Despite accounting for more than a sixth of the U.S. economy, the health-care sector has provided notoriously poor value for money. It’s populated by providers, insurers, and other institutions which, like the saurians of an ancient epoch, are bloated, wasteful, and seemingly impervious to disruptive innovation. But that’s now changing. Like mammals scampering under the dinosaurs’ feet, disruptive entrepreneurs and investors are gaining a foothold in the market.

In his latest paper, Jonathan Rauch profiles these change agents and shows how they are not merely occupying a new niche in health care’s business ecology but actively cultivating and expanding it. By creating business models that make money by keeping people healthier and reducing waste, they are commercializing the creation of value.

By interviewing investors, entrepreneurs, and health care executives, Rauch finds that:

  • The federal government’s movement away from fee-for-service payment, particularly in the Medicare Advantage program and the Affordable Care Act, has sent providers and insurers scrambling to explore value-based revenue models. They are focused as never before—as one executive put it—on not becoming Kodak.
  • The exponential increase in the quantity and quality of health-care data, the parallel growth in the power and availability of analytical tools, and the rising demand for value-based business models are combining to open the market to efficiency-seeking startups and products that would not have been viable even a few years ago.
  • Sensing upheaval in the market, an influx of outside talent into the health care sector is populating profitable niches for efficiency-improving products and services, moving traditional players to raise their game.
  • Together, those developments are making the health care sector more open to business-model innovation than at any time in memory. In a sector as large and complex as health care, change won’t come overnight. Still, investors, entrepreneurs, and executives herald the upending of long-lived business practices as “transformational,” “incredibly exciting,” and an “explosion of positive innovation.”

□ □ □

## Task A:
Restate the part of the health-care excerpt that opens with the words containing "Despite accounting for" and closes with "creation of value.", renaming "change agents" as "innovators".
## Task B:
Summarize the health-care excerpt in two sentences.

(Saved entries)
□ □ □

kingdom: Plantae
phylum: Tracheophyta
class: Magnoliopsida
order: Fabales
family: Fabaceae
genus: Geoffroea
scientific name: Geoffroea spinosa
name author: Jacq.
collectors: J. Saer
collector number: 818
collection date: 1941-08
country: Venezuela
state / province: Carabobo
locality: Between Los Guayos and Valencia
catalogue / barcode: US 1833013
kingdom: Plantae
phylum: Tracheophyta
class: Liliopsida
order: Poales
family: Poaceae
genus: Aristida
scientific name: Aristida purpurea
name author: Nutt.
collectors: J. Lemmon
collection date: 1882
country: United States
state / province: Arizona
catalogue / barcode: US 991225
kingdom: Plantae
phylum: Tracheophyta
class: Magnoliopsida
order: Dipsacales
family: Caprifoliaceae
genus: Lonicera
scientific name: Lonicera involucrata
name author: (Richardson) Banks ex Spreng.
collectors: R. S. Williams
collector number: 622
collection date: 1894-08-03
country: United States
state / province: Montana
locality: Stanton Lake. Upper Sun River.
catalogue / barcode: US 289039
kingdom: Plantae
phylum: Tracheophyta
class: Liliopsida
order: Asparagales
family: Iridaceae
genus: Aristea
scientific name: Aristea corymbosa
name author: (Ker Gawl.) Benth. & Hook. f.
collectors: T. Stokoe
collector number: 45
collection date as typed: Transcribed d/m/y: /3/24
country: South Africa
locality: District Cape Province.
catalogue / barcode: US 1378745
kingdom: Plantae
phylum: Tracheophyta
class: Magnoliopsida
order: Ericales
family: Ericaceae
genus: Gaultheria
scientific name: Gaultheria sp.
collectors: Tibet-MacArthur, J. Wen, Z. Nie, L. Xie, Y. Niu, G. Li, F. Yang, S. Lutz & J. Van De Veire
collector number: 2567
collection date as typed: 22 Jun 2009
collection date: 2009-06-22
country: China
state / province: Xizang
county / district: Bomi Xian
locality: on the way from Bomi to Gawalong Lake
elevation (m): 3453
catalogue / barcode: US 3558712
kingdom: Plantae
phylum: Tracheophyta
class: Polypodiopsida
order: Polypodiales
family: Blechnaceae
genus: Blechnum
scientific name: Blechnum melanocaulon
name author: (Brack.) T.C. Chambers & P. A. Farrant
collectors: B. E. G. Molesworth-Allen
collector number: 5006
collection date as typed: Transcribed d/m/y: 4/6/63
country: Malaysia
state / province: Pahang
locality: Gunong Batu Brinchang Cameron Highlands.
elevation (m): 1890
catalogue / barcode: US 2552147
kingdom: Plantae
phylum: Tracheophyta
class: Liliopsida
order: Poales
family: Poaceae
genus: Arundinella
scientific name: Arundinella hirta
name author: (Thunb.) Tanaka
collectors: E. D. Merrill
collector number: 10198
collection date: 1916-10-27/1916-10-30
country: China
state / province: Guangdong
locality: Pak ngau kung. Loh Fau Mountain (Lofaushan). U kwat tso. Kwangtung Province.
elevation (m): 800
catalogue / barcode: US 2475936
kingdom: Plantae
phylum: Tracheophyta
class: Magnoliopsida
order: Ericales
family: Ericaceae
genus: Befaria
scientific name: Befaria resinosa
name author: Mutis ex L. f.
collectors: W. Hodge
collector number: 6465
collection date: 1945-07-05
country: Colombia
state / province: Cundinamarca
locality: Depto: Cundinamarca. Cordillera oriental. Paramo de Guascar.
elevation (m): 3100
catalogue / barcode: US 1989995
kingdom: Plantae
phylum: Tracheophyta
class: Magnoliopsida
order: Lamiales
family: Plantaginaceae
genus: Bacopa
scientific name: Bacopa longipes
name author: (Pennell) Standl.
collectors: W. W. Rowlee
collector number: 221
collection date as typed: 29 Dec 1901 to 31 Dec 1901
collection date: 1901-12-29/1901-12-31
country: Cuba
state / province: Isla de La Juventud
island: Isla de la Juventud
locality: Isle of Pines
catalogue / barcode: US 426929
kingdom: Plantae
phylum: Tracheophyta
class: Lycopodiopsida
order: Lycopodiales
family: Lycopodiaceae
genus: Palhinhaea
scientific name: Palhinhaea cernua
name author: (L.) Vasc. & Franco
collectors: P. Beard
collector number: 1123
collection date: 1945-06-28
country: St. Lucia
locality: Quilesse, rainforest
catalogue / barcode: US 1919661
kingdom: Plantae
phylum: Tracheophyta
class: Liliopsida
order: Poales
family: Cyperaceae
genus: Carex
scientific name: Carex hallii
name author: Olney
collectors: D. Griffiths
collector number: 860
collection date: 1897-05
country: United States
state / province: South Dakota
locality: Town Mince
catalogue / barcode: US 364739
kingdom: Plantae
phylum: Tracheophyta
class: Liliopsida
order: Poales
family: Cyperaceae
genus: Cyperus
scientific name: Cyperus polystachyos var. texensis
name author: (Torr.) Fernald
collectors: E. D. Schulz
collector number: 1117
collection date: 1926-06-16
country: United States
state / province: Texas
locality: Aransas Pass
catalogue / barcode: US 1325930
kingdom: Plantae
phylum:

□ □ □

## Your solution A:
Despite accounting for more than a sixth of the U.S. economy, the health-care sector has provided notoriously poor value for money. It’s populated by providers, insurers, and other institutions which, like the saurians of an ancient epoch, are bloated, wasteful, and seemingly impervious to disruptive innovation. But that’s now changing. Like mammals scampering under the dinosaurs’ feet, disruptive entrepreneurs and investors are gaining a foothold in the market.

In his latest paper, Jonathan Rauch profiles these innovators and shows how they are not merely occupying a new niche in health care’s business ecology but actively cultivating and expanding it. By creating business models that make money by keeping people healthier and reducing waste, they are commercializing the creation of value.

## Your solution B:
The U.S. health-care sector accounts for more than a sixth of the economy but has given notoriously poor value for money, and disruptive entrepreneurs and investors are now gaining a foothold with business models that make money by keeping people healthier and reducing waste. Rauch finds that the federal move away from fee-for-service payment, the growth of health-care data and analytical tools, and an influx of outside talent are together making the sector more open to business-model innovation than at any time in memory.